(Items listed in a dataset)
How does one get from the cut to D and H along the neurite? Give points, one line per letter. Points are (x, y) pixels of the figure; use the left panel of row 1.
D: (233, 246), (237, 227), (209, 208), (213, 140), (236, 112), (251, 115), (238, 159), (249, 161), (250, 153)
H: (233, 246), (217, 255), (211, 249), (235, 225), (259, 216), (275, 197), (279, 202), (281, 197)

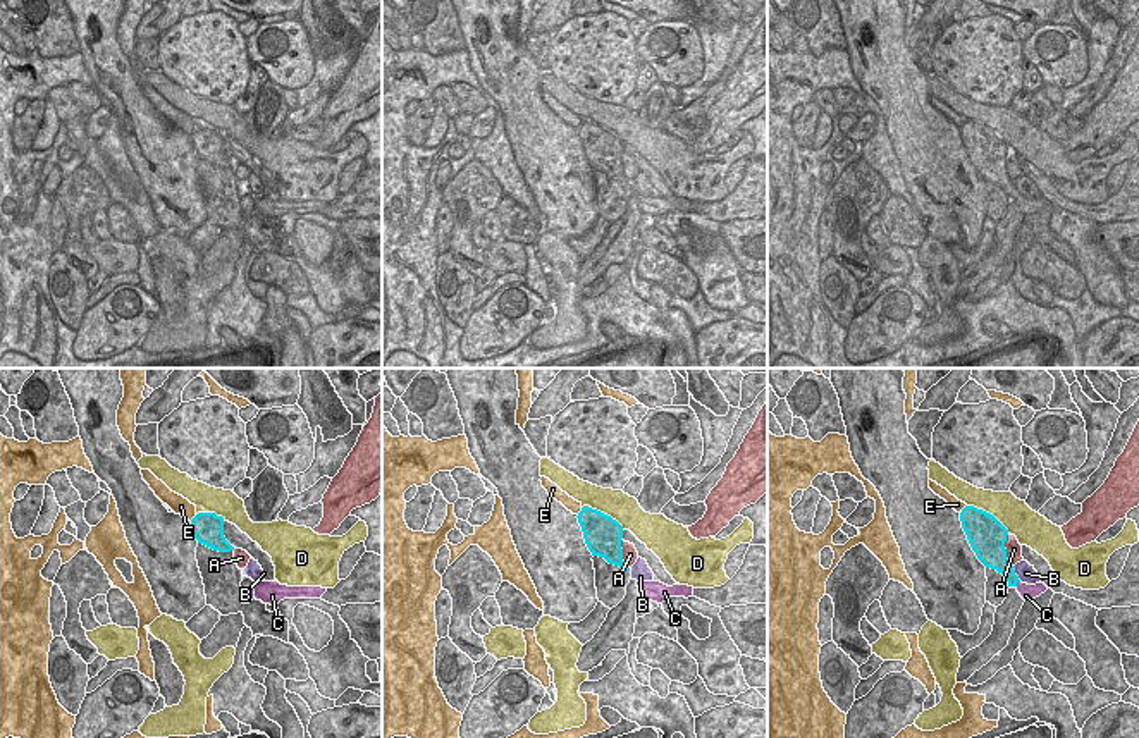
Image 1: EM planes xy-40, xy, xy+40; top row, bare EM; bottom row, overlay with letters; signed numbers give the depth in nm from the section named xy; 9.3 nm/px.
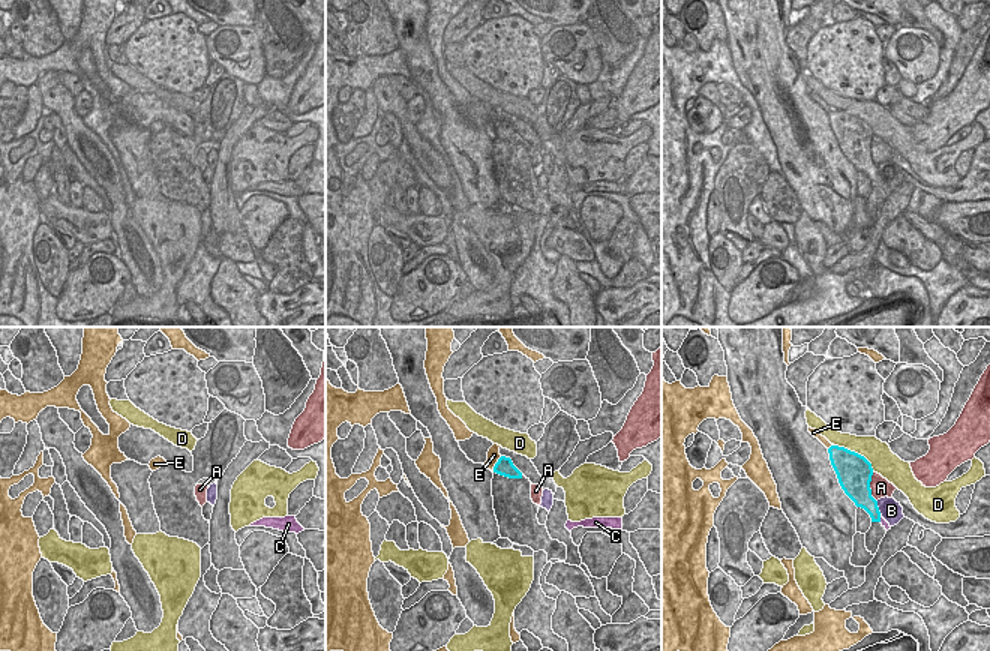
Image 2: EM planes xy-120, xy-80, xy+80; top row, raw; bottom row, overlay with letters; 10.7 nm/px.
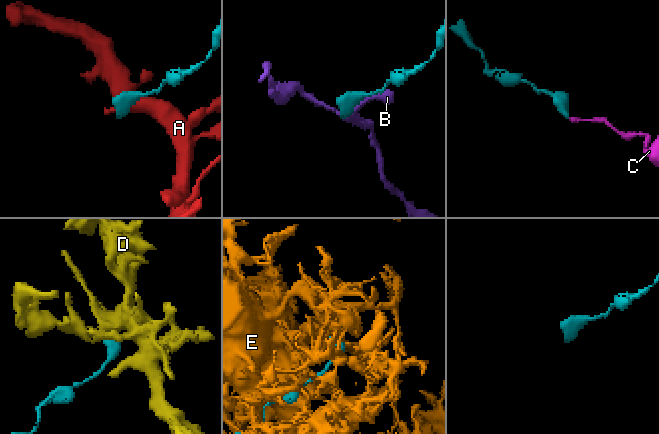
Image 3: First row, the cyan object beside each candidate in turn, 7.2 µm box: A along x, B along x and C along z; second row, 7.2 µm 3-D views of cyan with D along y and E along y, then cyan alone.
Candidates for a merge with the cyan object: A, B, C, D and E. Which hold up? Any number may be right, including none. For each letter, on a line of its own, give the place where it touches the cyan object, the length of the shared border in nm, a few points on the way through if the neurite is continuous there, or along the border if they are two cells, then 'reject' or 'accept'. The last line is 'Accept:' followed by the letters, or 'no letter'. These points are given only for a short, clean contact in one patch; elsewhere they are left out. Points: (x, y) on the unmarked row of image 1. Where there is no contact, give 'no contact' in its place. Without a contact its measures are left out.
A: meets cyan in xy+40 at (1005, 166); contact 320 nm long; reject
B: meets cyan in xy+40 at (1014, 188); contact 170 nm long; reject
C: meets cyan in xy+40 at (1014, 200); contact 120 nm long; runs through xy+40 (1000, 178), (1014, 200), (1028, 207); accept
D: meets cyan in xy at (603, 128); contact 460 nm long; reject
E: meets cyan in xy+40 at (962, 124); contact 110 nm long; reject
Accept: C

**ASSIGNED TASK**:
Strip out the images, then output the records above word for word.

**SOLUTION TO THIS EXERCISE**:
How does one get from the cut to D and H along the neurite? Give points, one line per letter. Points are (x, y) pixels of the figure; use the left panel of row 1.
D: (233, 246), (237, 227), (209, 208), (213, 140), (236, 112), (251, 115), (238, 159), (249, 161), (250, 153)
H: (233, 246), (217, 255), (211, 249), (235, 225), (259, 216), (275, 197), (279, 202), (281, 197)

Image 1: EM planes xy-40, xy, xy+40; top row, bare EM; bottom row, overlay with letters; signed numbers give the depth in nm from the section named xy; 9.3 nm/px.
Image 2: EM planes xy-120, xy-80, xy+80; top row, raw; bottom row, overlay with letters; 10.7 nm/px.
Image 3: First row, the cyan object beside each candidate in turn, 7.2 µm box: A along x, B along x and C along z; second row, 7.2 µm 3-D views of cyan with D along y and E along y, then cyan alone.
Candidates for a merge with the cyan object: A, B, C, D and E. Which hold up? Any number may be right, including none. For each letter, on a line of its own, give the place where it touches the cyan object, the length of the shared border in nm, a few points on the way through if the neurite is continuous there, or along the border if they are two cells, then 'reject' or 'accept'. The last line is 'Accept:' followed by the letters, or 'no letter'. These points are given only for a short, clean contact in one patch; elsewhere they are left out. Points: (x, y) on the unmarked row of image 1. Where there is no contact, give 'no contact' in its place. Without a contact its measures are left out.
A: meets cyan in xy+40 at (1005, 166); contact 320 nm long; reject
B: meets cyan in xy+40 at (1014, 188); contact 170 nm long; reject
C: meets cyan in xy+40 at (1014, 200); contact 120 nm long; runs through xy+40 (1000, 178), (1014, 200), (1028, 207); accept
D: meets cyan in xy at (603, 128); contact 460 nm long; reject
E: meets cyan in xy+40 at (962, 124); contact 110 nm long; reject
Accept: C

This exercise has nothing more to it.